I am wary of clicks just like I am ware of impressions - personally my view is that ROI is the only right way to measure campaign - it either losing money or making them.
>Thanks but no thanks ;-). My site costs about £200 a
>month to run so I can waid it out if the market does
>change and then follow in that direction.
ok, but don't say that I did not suggest you anything ;-)
cheers
Alex
Multi Media Developer at SportNetwork.net
17 June 2004 14:12pm
I would love to get figures from advertisers on ROI but I never do. All I know is if they rebook it must be working.
For example last year a betting company advertised with us for 12 months in a row. They had some of the worsth click through rates we'd ever had because they we're doing 50-100,000 page imps a day, but they would come back month after month. I am guessing we must have given them a good ROI.
I also think a banner should and could be very effective in being memorable I have never seen any one try it.

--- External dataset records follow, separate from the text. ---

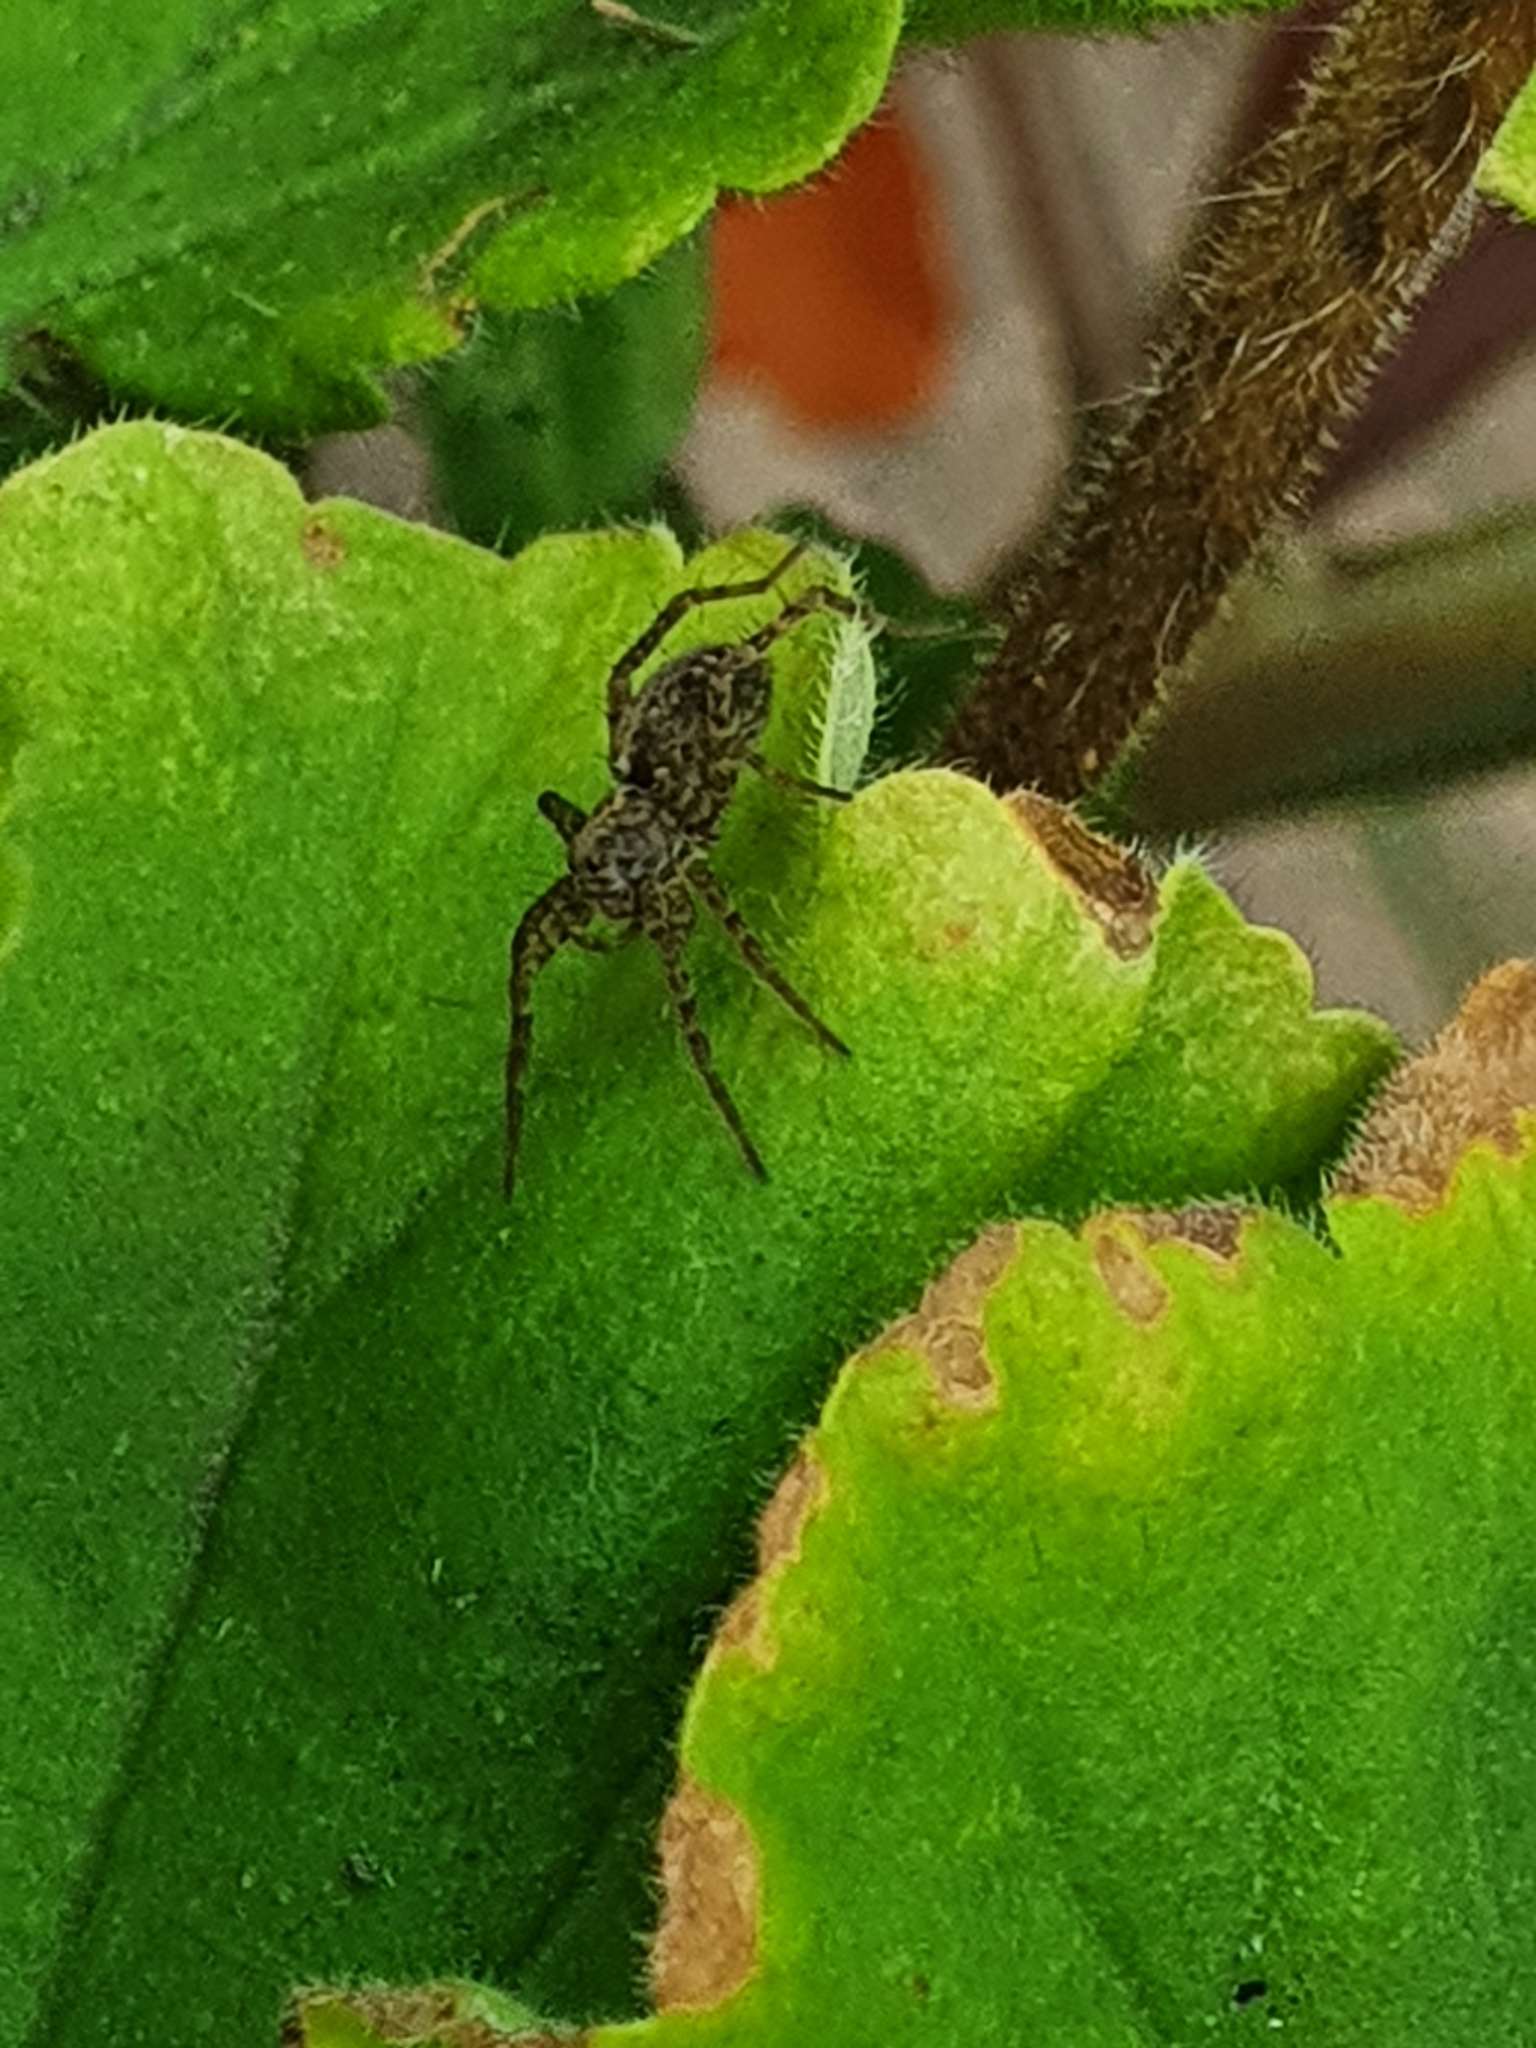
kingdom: Animalia
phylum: Arthropoda
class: Arachnida
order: Araneae
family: Lycosidae
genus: Pardosa
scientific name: Pardosa amentata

I would be more than willing to test such things out on my site but all I get is the bog standard boring ani-gifs and flash.
A game built into a banner is a simple but effective branding exersise, no need for the user to leave the site (because why would he, hes just arived!) have a quick shot and get on with his business. But I can not remember the last time I saw one of those. Is this becasue they are too expensive to make? If so someone is charging too much and shoting themselves in the foot...or maybe they don't work I dunno.
Any way back on topic...I'd still like to remove users from my network who are blocking adverts....;-)
John
Fndr at Majestic12.co.uk
17 June 2004 15:05pm
On 14:12:03 17 June 2004 John Wards wrote:
>I would love to get figures from advertisers on ROI but I
>never do. All I know is if they rebook it must be working.
Just because they continue doing the same thing does
not mean its the right thing to do ;-)
>For example last year a betting company advertised with us
>for 12 months in a row. I am guessing we must have
> given them a good ROI.
My guess would be that the person in charge left and new
person reviewed all contracts ;-)
>Any way back on topic...I'd still like to remove users
>from my network who are blocking adverts....;-)
good luck - you will need it!
alex
Multi Media Developer at SportNetwork.net
17 June 2004 15:20pm
I know that this betting company looked at sign-ups and betting turn over before deciding on what sites to rebook with.
We're now with a new agency who have yet to get a deal with them that we are happy with, the agency had a standing CPC deal when we joined which I am not interested in. We are in negotiations :-)
The last bit was said in jest of course but you have got me thinking about other means of generating revenue from users.
We use intelli text which is a simmilar thing to google adsense but it reads content for keywords and turns them into links. Have yet to get a revenue report to see how sucess full it has been (its due in today so I might nag them) but I know we we're geting double the number of clicks we get on graphical adverts on a third less pages.